◆ WHAT TO PRODUCE:
From the data underneath, reproduce exactly the stretch that begins at the line with "گرفتن معافیت سربازی" and ends after the line with "جراحی عمومی 1400".

= = = =

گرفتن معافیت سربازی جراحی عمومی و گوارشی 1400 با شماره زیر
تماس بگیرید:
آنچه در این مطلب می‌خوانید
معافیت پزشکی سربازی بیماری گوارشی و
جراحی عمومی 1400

= = = =

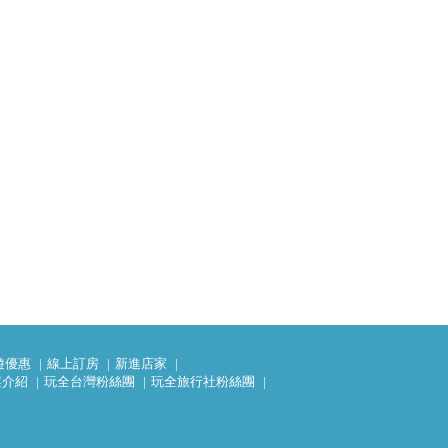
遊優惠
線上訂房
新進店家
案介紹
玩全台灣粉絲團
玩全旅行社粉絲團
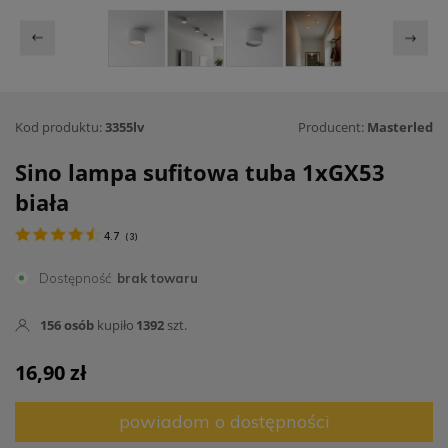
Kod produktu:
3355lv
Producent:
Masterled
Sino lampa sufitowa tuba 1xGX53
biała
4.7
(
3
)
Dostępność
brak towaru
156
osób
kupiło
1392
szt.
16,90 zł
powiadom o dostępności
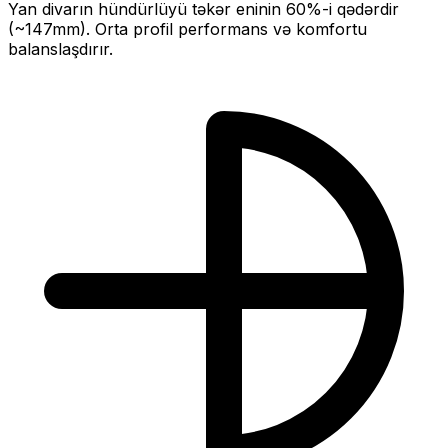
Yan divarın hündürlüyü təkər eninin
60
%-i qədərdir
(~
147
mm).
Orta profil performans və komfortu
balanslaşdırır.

= = = =

◆ ANSWER TO THE EXERCISE:
گرفتن معافیت سربازی جراحی عمومی و گوارشی 1400 با شماره زیر
تماس بگیرید:
آنچه در این مطلب می‌خوانید
معافیت پزشکی سربازی بیماری گوارشی و
جراحی عمومی 1400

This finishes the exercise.